* **Saved data entries**
..............................

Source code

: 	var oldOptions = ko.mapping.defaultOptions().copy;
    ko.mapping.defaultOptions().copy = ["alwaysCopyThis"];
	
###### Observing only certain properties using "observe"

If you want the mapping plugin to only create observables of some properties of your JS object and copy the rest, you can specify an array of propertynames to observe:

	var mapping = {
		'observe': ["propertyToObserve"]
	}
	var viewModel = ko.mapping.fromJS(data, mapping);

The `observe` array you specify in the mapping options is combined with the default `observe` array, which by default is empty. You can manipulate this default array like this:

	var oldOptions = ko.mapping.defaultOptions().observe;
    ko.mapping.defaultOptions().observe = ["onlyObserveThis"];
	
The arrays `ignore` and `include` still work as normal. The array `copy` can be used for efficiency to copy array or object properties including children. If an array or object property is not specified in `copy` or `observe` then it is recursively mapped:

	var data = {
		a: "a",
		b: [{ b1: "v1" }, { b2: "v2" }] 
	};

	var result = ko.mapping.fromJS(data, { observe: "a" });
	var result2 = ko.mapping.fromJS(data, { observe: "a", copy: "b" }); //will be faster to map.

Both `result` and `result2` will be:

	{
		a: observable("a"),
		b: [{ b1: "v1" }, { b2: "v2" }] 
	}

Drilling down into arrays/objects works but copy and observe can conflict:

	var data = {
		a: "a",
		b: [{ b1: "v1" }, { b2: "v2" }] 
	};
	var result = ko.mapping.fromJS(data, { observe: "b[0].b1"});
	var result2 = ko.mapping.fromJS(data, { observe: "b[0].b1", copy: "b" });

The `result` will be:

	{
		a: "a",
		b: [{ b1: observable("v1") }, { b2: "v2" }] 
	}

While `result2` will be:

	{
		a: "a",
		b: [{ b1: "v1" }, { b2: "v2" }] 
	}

..............................

Copy out every entry exactly.

* **Reply**
Source code

: 	var oldOptions = ko.mapping.defaultOptions().copy;
    ko.mapping.defaultOptions().copy = ["alwaysCopyThis"];
	
###### Observing only certain properties using "observe"

If you want the mapping plugin to only create observables of some properties of your JS object and copy the rest, you can specify an array of propertynames to observe:

	var mapping = {
		'observe': ["propertyToObserve"]
	}
	var viewModel = ko.mapping.fromJS(data, mapping);

The `observe` array you specify in the mapping options is combined with the default `observe` array, which by default is empty. You can manipulate this default array like this:

	var oldOptions = ko.mapping.defaultOptions().observe;
    ko.mapping.defaultOptions().observe = ["onlyObserveThis"];
	
The arrays `ignore` and `include` still work as normal. The array `copy` can be used for efficiency to copy array or object properties including children. If an array or object property is not specified in `copy` or `observe` then it is recursively mapped:

	var data = {
		a: "a",
		b: [{ b1: "v1" }, { b2: "v2" }] 
	};

	var result = ko.mapping.fromJS(data, { observe: "a" });
	var result2 = ko.mapping.fromJS(data, { observe: "a", copy: "b" }); //will be faster to map.

Both `result` and `result2` will be:

	{
		a: observable("a"),
		b: [{ b1: "v1" }, { b2: "v2" }] 
	}

Drilling down into arrays/objects works but copy and observe can conflict:

	var data = {
		a: "a",
		b: [{ b1: "v1" }, { b2: "v2" }] 
	};
	var result = ko.mapping.fromJS(data, { observe: "b[0].b1"});
	var result2 = ko.mapping.fromJS(data, { observe: "b[0].b1", copy: "b" });

The `result` will be:

	{
		a: "a",
		b: [{ b1: observable("v1") }, { b2: "v2" }] 
	}

While `result2` will be:

	{
		a: "a",
		b: [{ b1: "v1" }, { b2: "v2" }] 
	}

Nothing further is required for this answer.